Conscience and Its Enemies: Confronting the Dogmas of Liberal Secularism
- Cover of the first edition
- Authors: Robert P. George
- Language: English
- Subject: Ethics
- Publisher: ISI Books
- Publication date: 2013
- Publication place: United States
- Media type: Print
- Pages: 384
- ISBN: 978-1610170703

= Conscience and Its Enemies =

2013 book by Robert P. George

Conscience and Its Enemies: Confronting the Dogmas of Liberal Secularism is a 2013 book by the political philosopher Robert P. George. The book received both positive and negative reviews. The book is a collection of essays. The main topics are abortion and same-sex marriage. Another topic is immigration. George approaches these topics via natural law.

==Reception==
The book was praised by Anthony Esolen in Crisis Magazine. Similarly, Ed Gantt, a visiting fellow at the Wheatley Institution at Brigham Young University, suggested "the essays in this volume [were] concise, clearly argued, and enlightening." He concluded that it was "a truly wonderful book, a must-read for anyone serious interested in developing a deeper and more sophisticated understanding of the important social and moral issues of our day." Writing for The Washington Times, William Murchison praised the book, suggesting, "There’s not a boring or humdrum essay in the lot."

Writing for The New York Times, Kay S. Hymowitz, a Fellow at the conservative think tank Manhattan Institute, called it, "a plea for liberty of conscience, or more specifically, for religious liberty." She rejected the notion that George's ideas were homophobic, arguing that his "philosophical ideas [...] predate the modern concept of sexual identity." She added that he was "exceptionally nimble when he spars with conventional contemporary political and social thought." She concluded that he spoke "for a sizable number of conscientious objectors to America’s ruling liberal secularism."

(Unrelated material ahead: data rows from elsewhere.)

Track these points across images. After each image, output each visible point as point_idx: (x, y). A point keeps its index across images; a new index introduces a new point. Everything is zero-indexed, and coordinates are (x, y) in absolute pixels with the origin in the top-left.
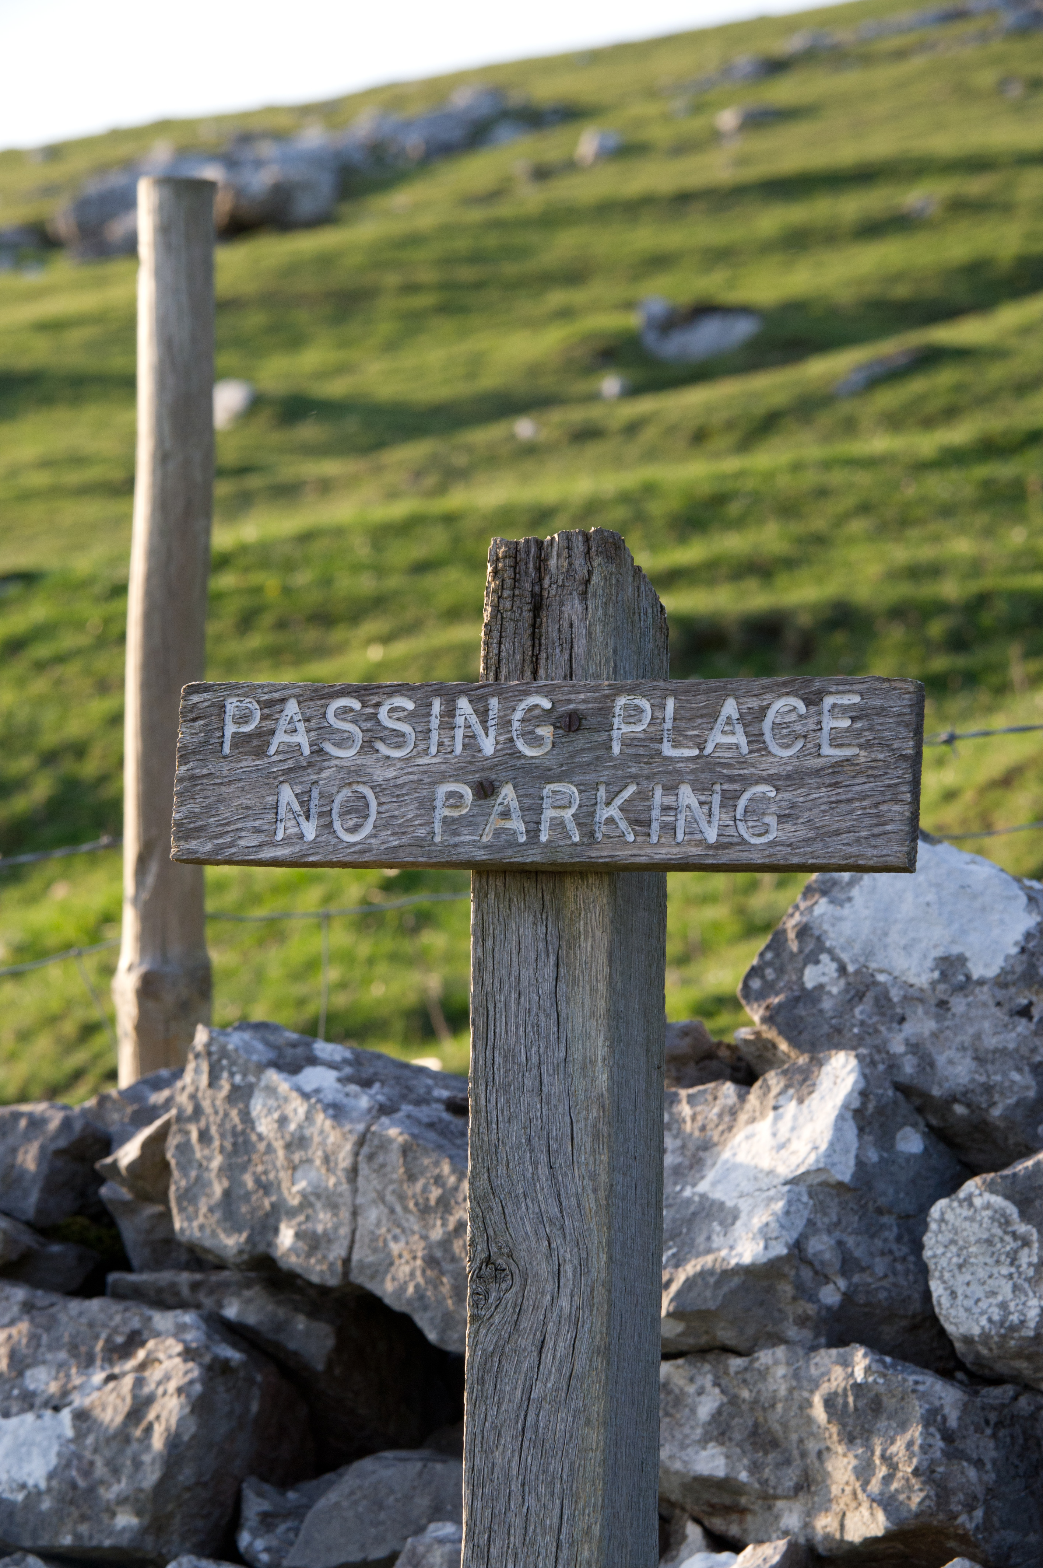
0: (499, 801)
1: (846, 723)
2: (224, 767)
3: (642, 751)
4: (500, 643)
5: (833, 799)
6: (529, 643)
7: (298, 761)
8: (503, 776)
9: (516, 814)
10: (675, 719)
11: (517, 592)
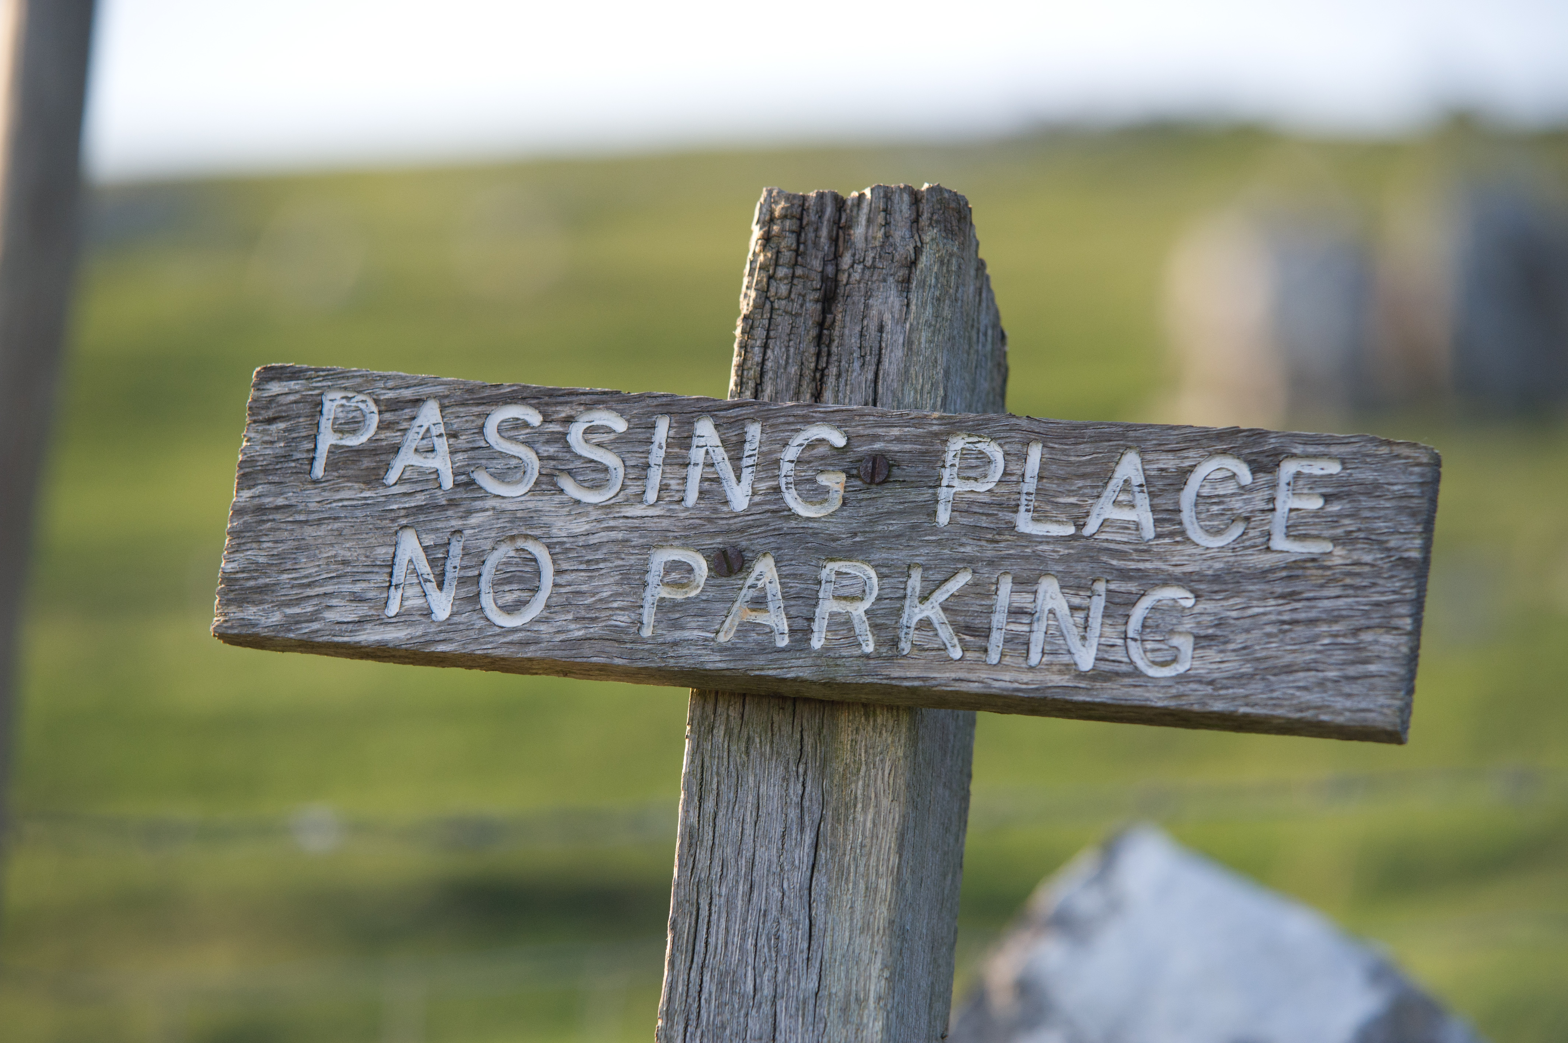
0: (750, 581)
1: (1315, 503)
2: (313, 498)
3: (984, 522)
4: (765, 347)
5: (1286, 617)
6: (813, 350)
7: (432, 497)
8: (759, 543)
9: (775, 601)
10: (1040, 478)
11: (799, 271)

In America, Kevin M. Doyle criticized the book, arguing that it was "noncommital, sending signals in different directions." George published a dissenting response in Public Discourse, the journal of the Witherspoon Institute with which he is affiliated. Writing for Commentary, Pascal-Emmanuel Gobry suggested George's use of natural law was reductive. He added that George fails to address the fact that opposition to abortion rights was historically misogynistic. Moreover, he argued that George failed to explain "how the constitutional system would work without judicial review," adding that his faith in an "informed citizenry" was naive. He concluded that the book would fail to influence George's liberal critics.